(Recorded data)
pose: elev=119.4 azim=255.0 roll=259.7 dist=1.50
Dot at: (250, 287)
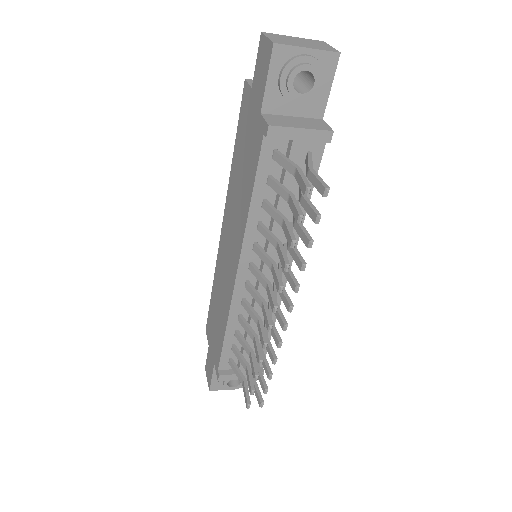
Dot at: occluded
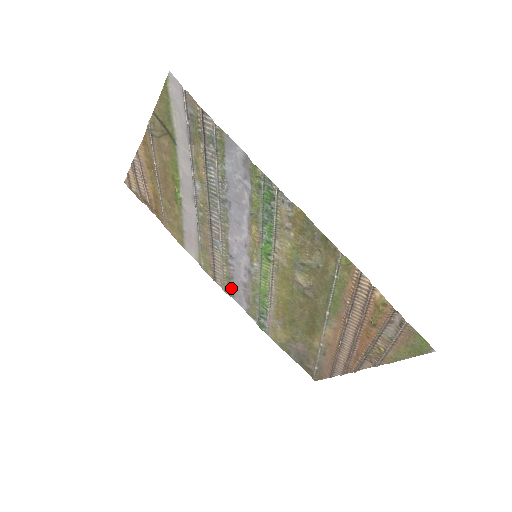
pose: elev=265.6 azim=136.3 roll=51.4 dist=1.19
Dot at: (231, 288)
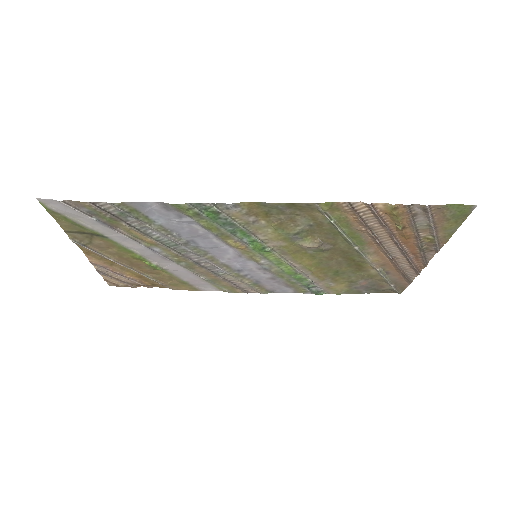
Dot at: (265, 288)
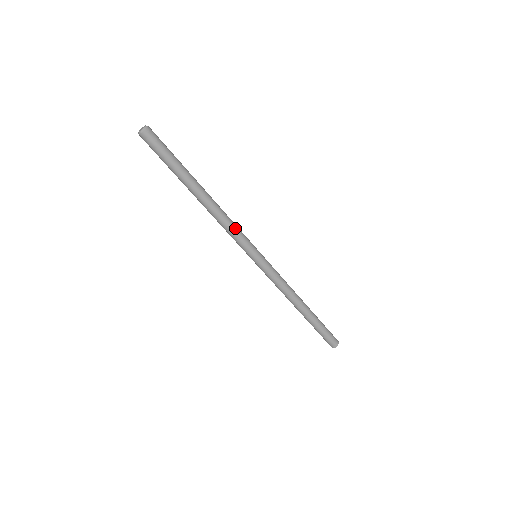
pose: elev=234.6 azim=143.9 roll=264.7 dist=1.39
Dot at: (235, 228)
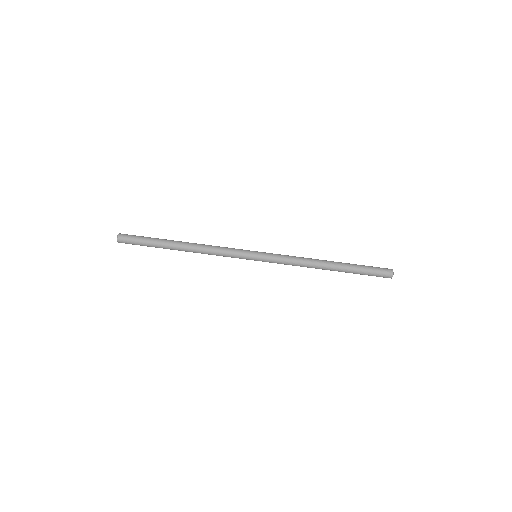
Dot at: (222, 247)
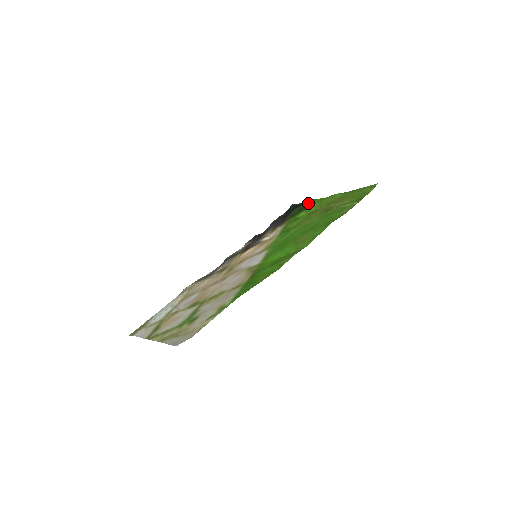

What is asked - Repeat the lines of all the records above word for word, omitting the pictures.

Problem solution -
pose: elev=119.4 azim=255.0 roll=259.7 dist=1.50
Dot at: (250, 287)
Dot at: occluded
pose: elev=265.6 azim=136.3 roll=51.4 dist=1.19
Dot at: (231, 288)
Dot at: (265, 288)
pose: elev=234.6 azim=143.9 roll=264.7 dist=1.39
Dot at: (235, 228)
Dot at: (222, 247)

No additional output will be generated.